ADC holds event to launch report on judge selection process in Argentina
The Association for Civil Rights (ADC) launched the report El problema de la selección de jueces y juezas en la República Argentina (The problem of judge selection in Argentina) through an online event on October 19, with Bernardo Bazet Viñas and Camila Saleme, authors of the document and ADC project assistants, as well as external reviewer Ezequiel Konstenwain as participants.
The meeting, moderated by ADC project leader Marianela Milanes, served as a review of the report, which provides an insight into the Council of the Magistracy, the procedures for appointing magistrates in the Federal and National Justice Courts, and the rules that govern them.

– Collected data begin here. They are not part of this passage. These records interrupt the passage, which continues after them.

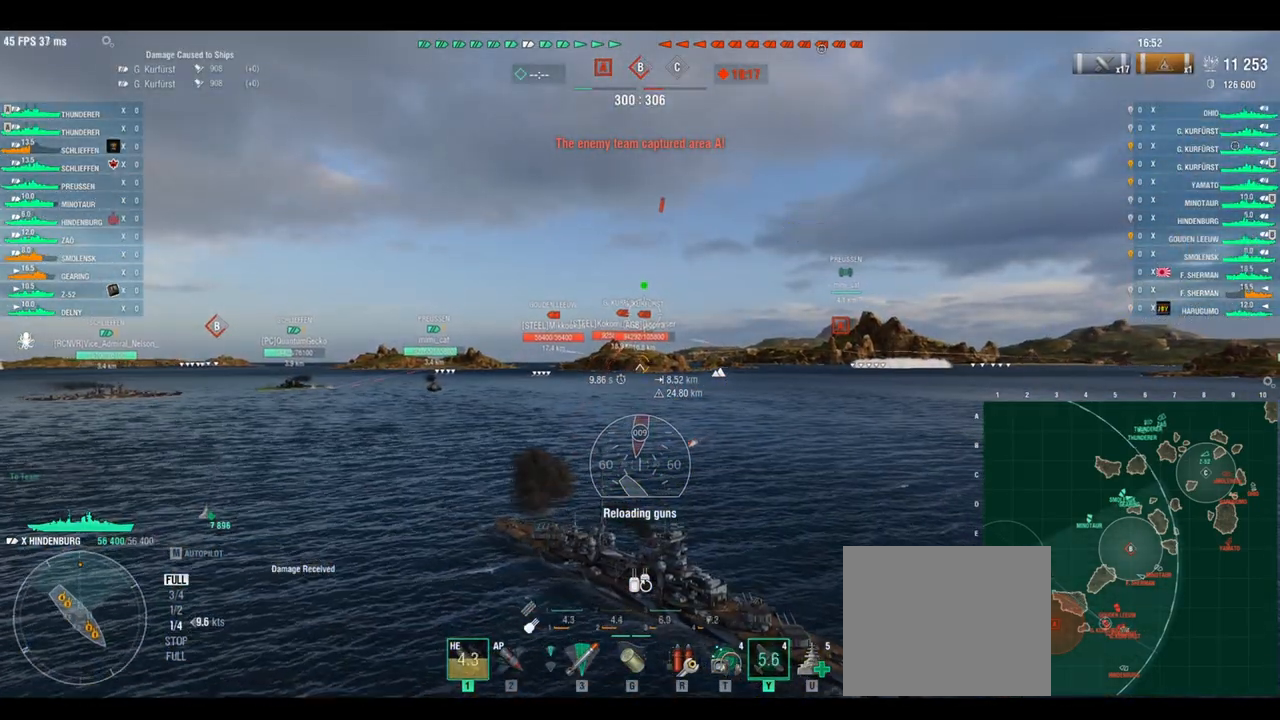
{"keys": ["w"], "events": []}
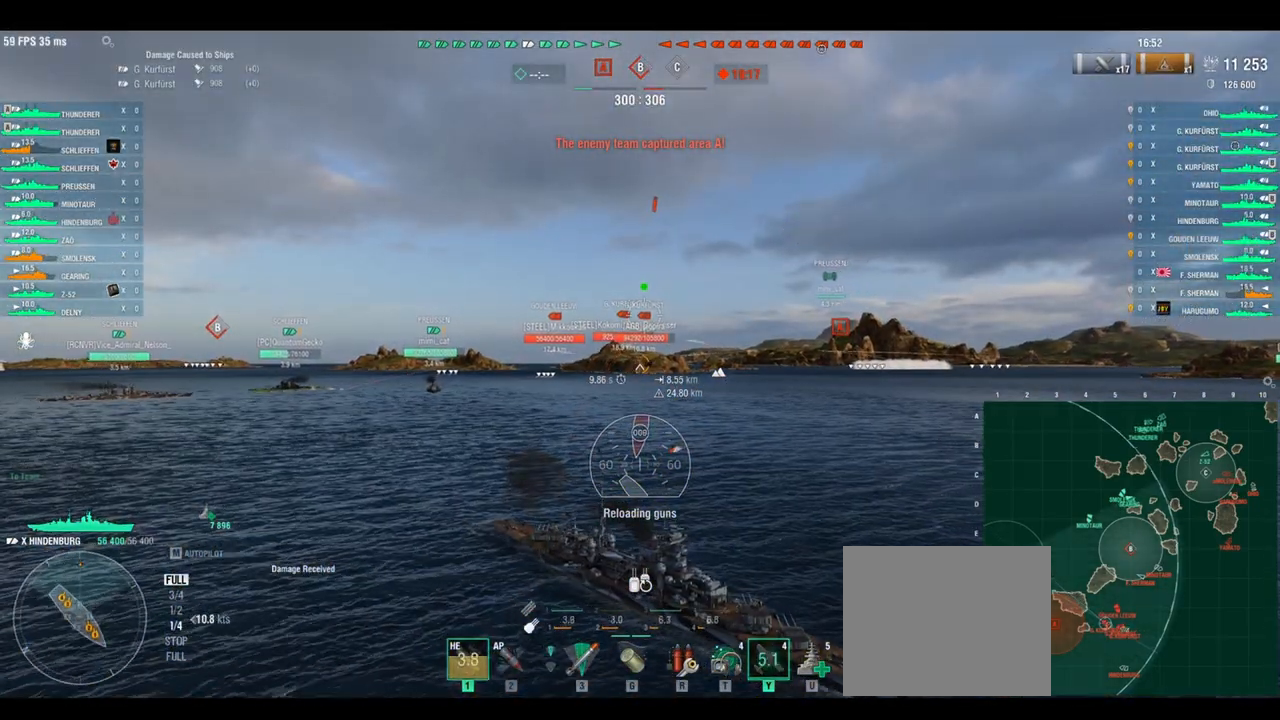
{"keys": ["w"], "events": []}
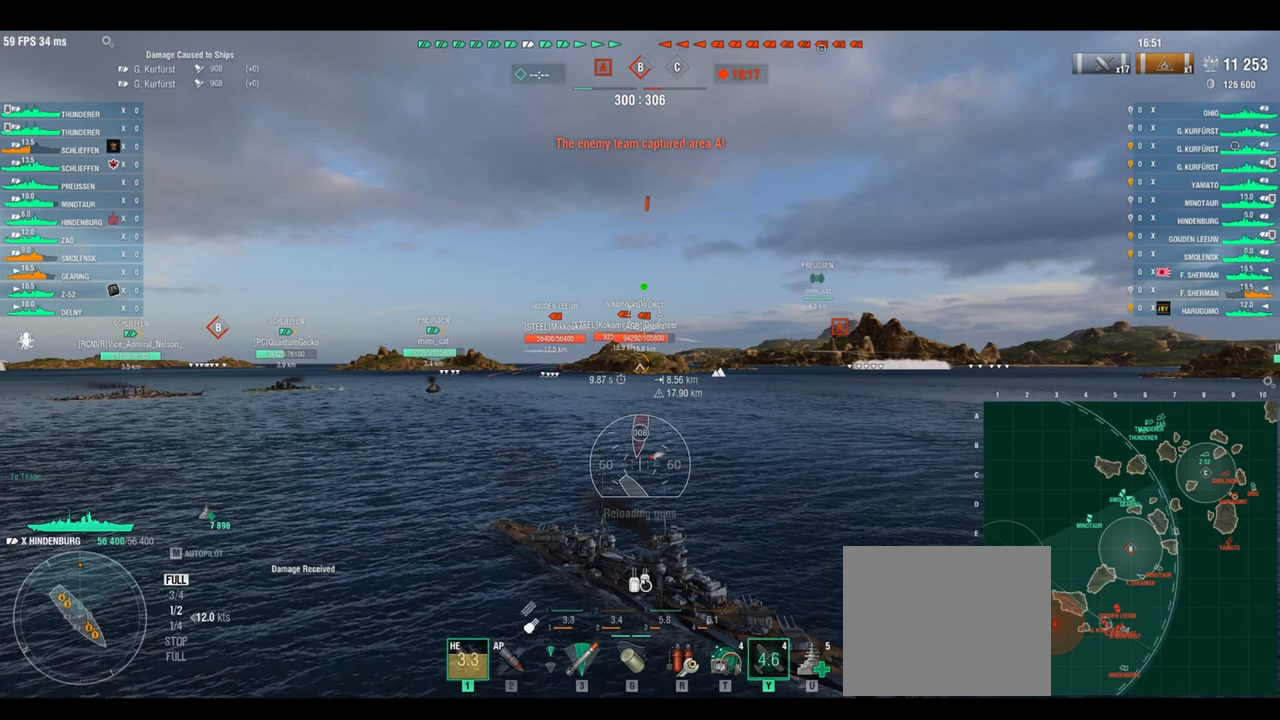
{"keys": [], "events": [[333, "w", "up"]]}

“There was a need to inquire into the Council proceedings and how they are affected by gender issues, given the structural inequality that is deeply rooted in our institutions to this day. As well as by digital technologies, due to their expansion and the potential risks they imply to human rights,” said Bazet Viñas at the event opening.
Our project assistant then specified that the report was centered on the last seventeen judicial recruitment competitions performed before the Council and submitted to the Executive between 2019 and 2021. “This choice had to do with the difficulty in obtaining standardized information from official sources and this imposed limitations in terms of the deadlines established for our study, which at first had foreseen a larger number of cases,” he explained.
Camila Saleme, in turn, focused on the main section of the report, titled “Important Findings,” which compiles issues that stood out over others during the research, such as those related to delays, the establishment of shortlists and the gender perspective.
Regarding the latter, Saleme revealed that the study showed that in none of the seventeen competitions were the gender perspective and the incidence of new technologies evaluated. “This made us wonder if the jurors really have updated knowledge of these matters, as well as in the specific subjects of the competition,” she questioned in closing her intervention.
Finally, attorney Ezequiel Kostenwein, external reviewer to the document, stated: “I consider this report to be a positive contribution because it sheds light on a space that tends to be opaque, like much of the judicial activity. It is a well conceived paper, clearly written and with axes that help the reader understand, even if he or she has no connection with the subject,” he summarized.